* Supplied material *
-- Opening Marker --

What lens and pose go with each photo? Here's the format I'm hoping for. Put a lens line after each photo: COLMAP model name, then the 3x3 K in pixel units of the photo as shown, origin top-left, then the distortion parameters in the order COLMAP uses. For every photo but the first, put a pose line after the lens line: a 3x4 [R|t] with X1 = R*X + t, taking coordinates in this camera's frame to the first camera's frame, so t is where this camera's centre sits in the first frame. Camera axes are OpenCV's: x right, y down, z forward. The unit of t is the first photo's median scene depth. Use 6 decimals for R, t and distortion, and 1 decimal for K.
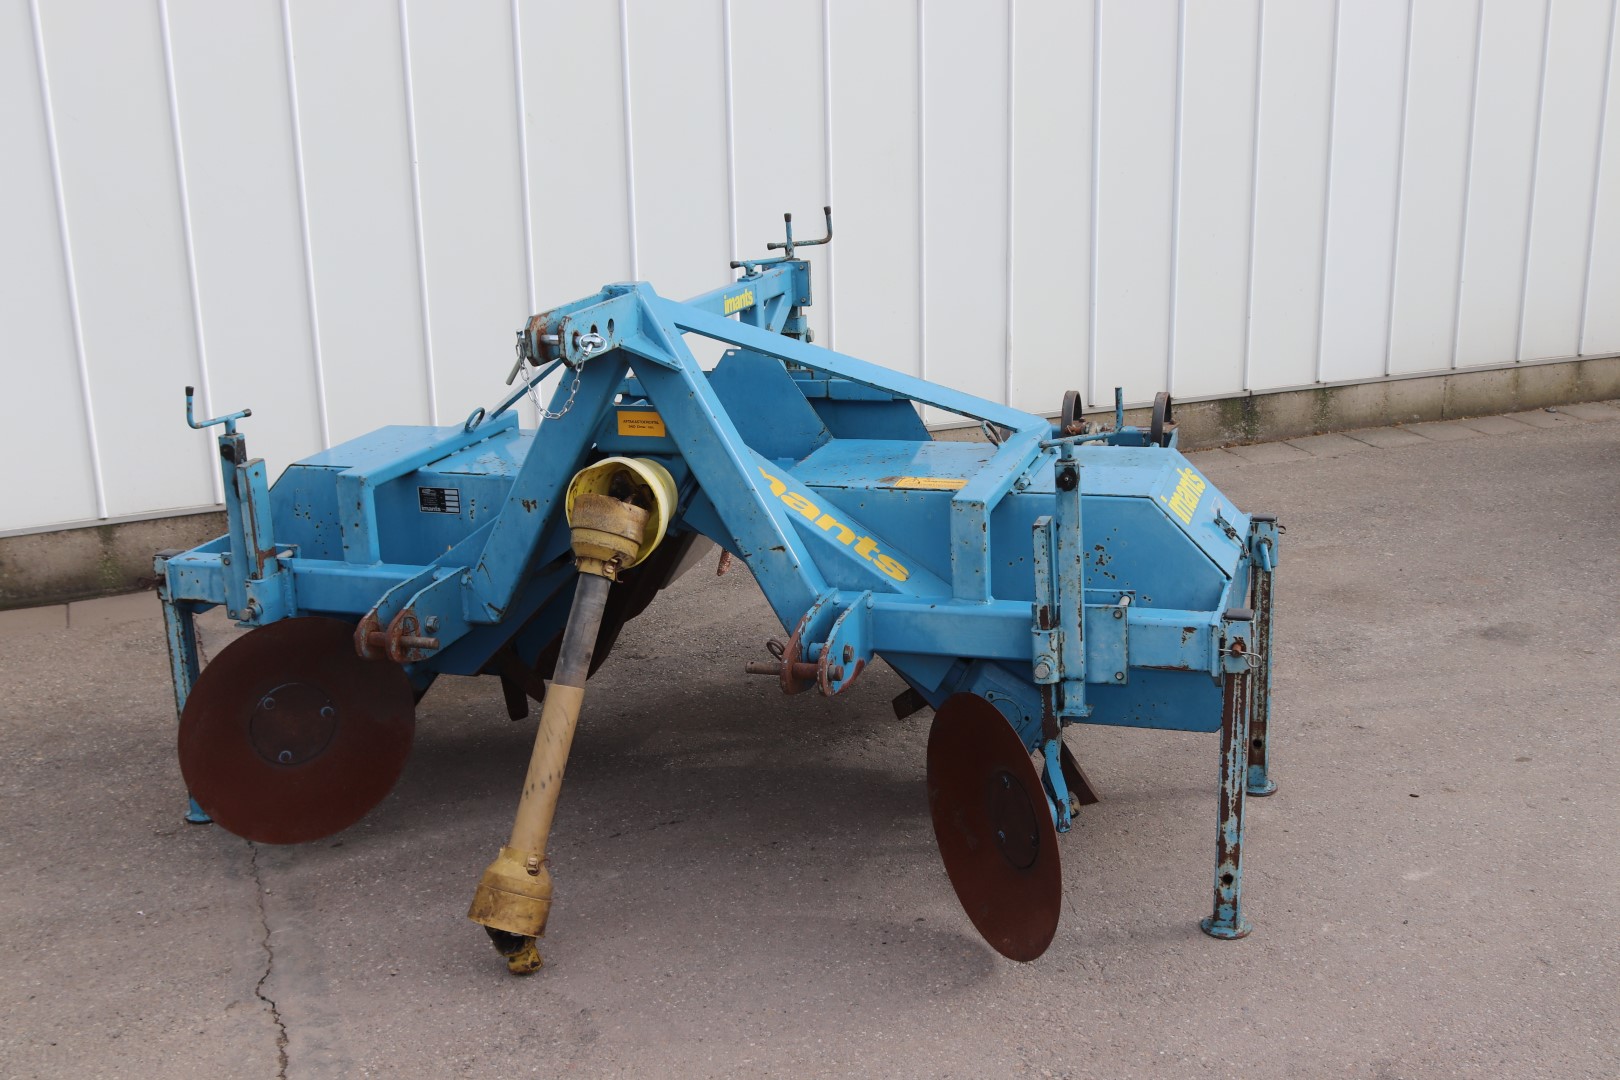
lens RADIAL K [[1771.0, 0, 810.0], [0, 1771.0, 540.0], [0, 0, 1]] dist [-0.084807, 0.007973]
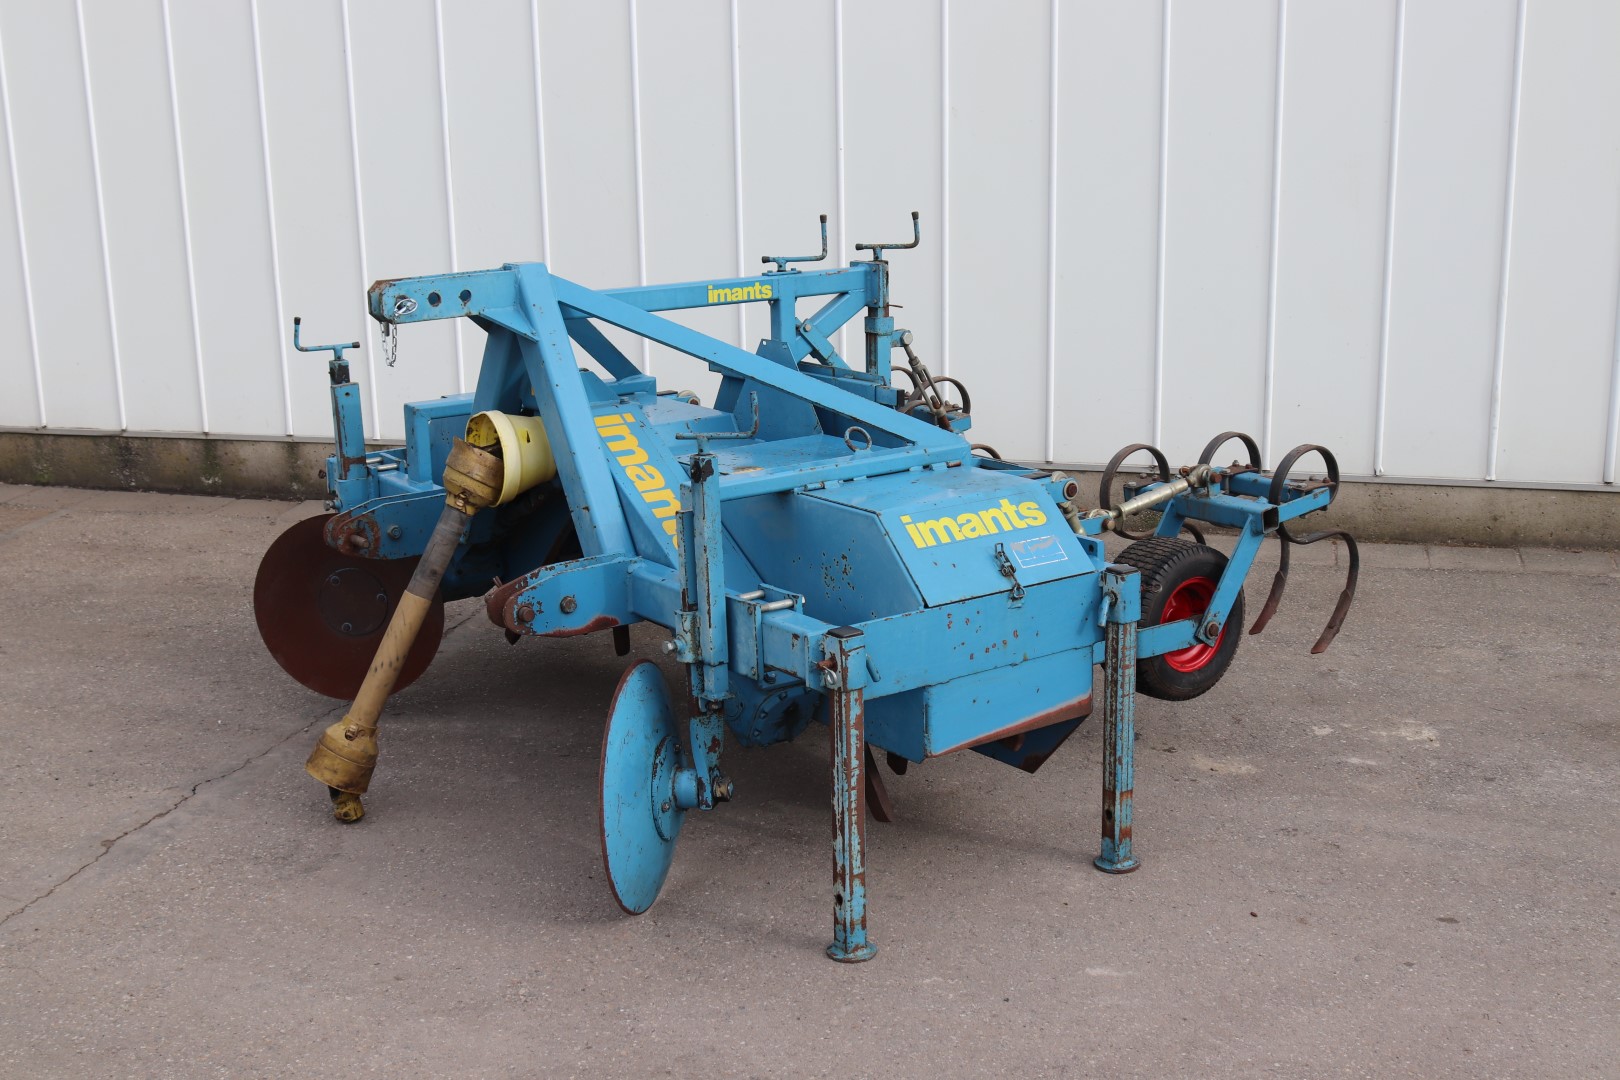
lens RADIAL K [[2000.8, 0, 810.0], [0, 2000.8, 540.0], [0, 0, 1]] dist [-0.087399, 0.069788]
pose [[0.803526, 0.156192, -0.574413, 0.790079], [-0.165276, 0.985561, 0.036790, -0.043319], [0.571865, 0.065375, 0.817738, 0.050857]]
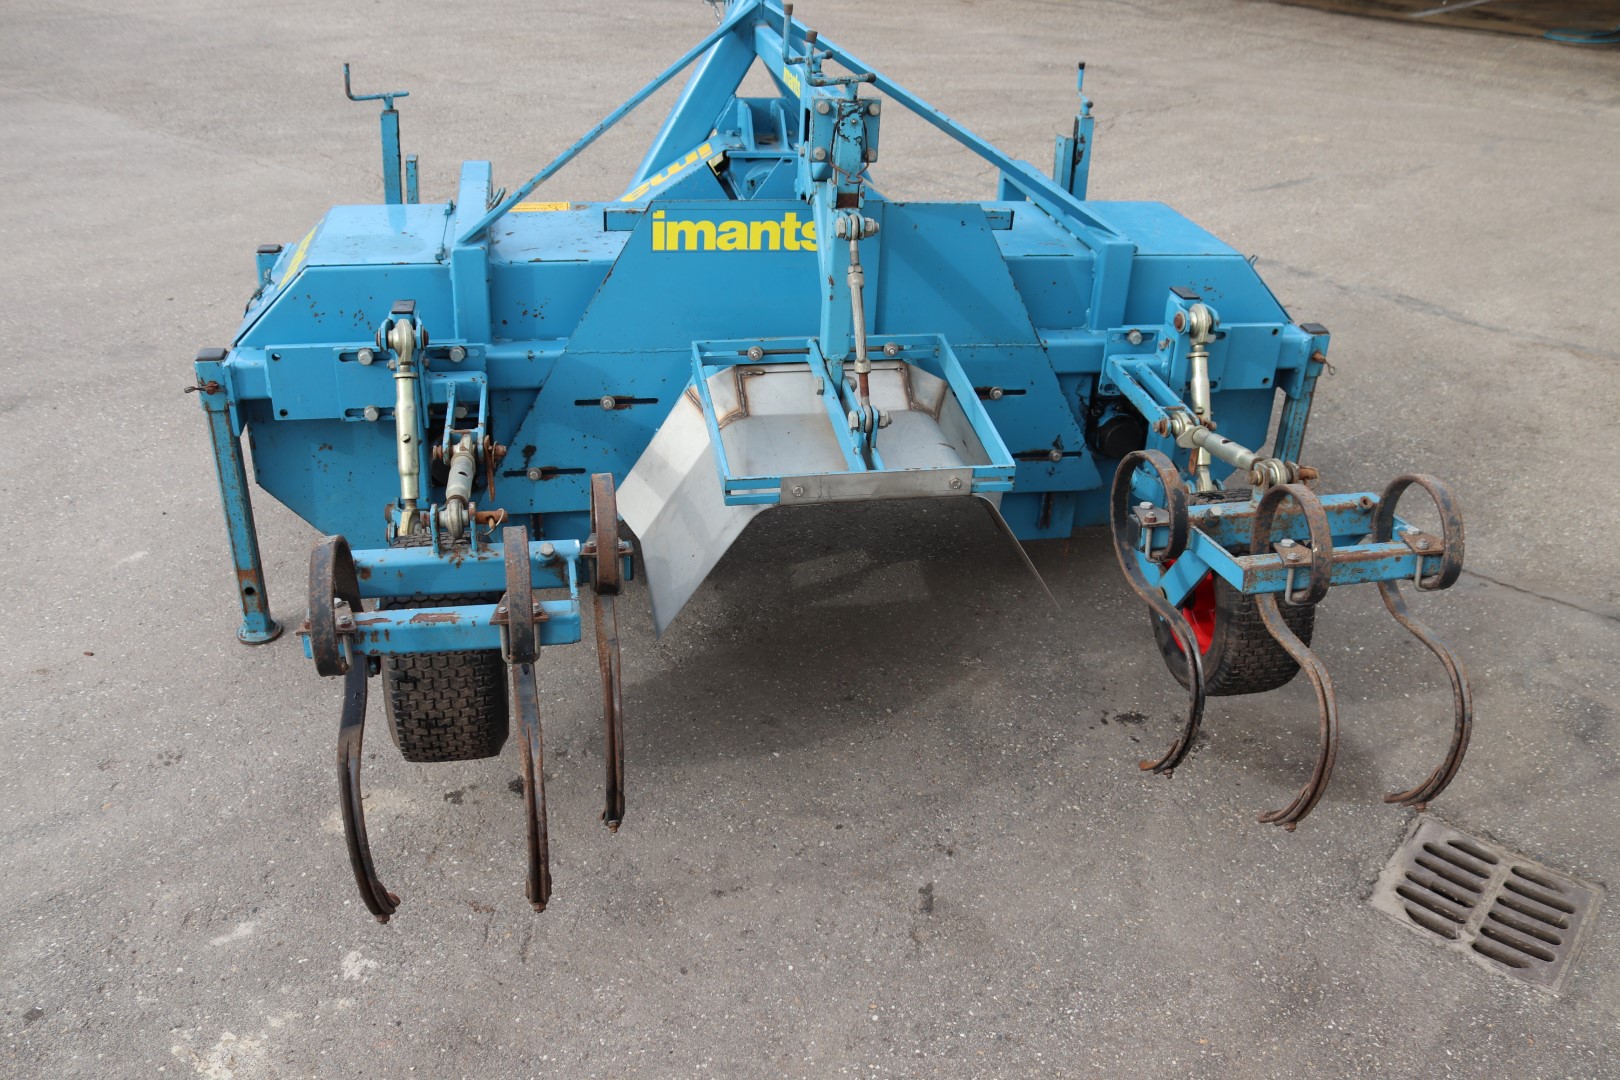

-- Closing Marker --

* Exercise details *
Every line above gets copied exactly; none of the pictures do.

* Response below *
What lens and pose go with each photo? Here's the format I'm hoping for. Put a lens line after each photo: COLMAP model name, then the 3x3 K in pixel units of the photo as shown, origin top-left, then the distortion parameters in the order COLMAP uses. For every photo but the first, put a pose line after the lens line: a 3x4 [R|t] with X1 = R*X + t, taking coordinates in this camera's frame to the first camera's frame, so t is where this camera's centre sits in the first frame. Camera axes are OpenCV's: x right, y down, z forward. The unit of t is the first photo's median scene depth. Use 6 decimals for R, t and distortion, and 1 decimal for K.
lens RADIAL K [[1771.0, 0, 810.0], [0, 1771.0, 540.0], [0, 0, 1]] dist [-0.084807, 0.007973]
lens RADIAL K [[2000.8, 0, 810.0], [0, 2000.8, 540.0], [0, 0, 1]] dist [-0.087399, 0.069788]
pose [[0.803526, 0.156192, -0.574413, 0.790079], [-0.165276, 0.985561, 0.036790, -0.043319], [0.571865, 0.065375, 0.817738, 0.050857]]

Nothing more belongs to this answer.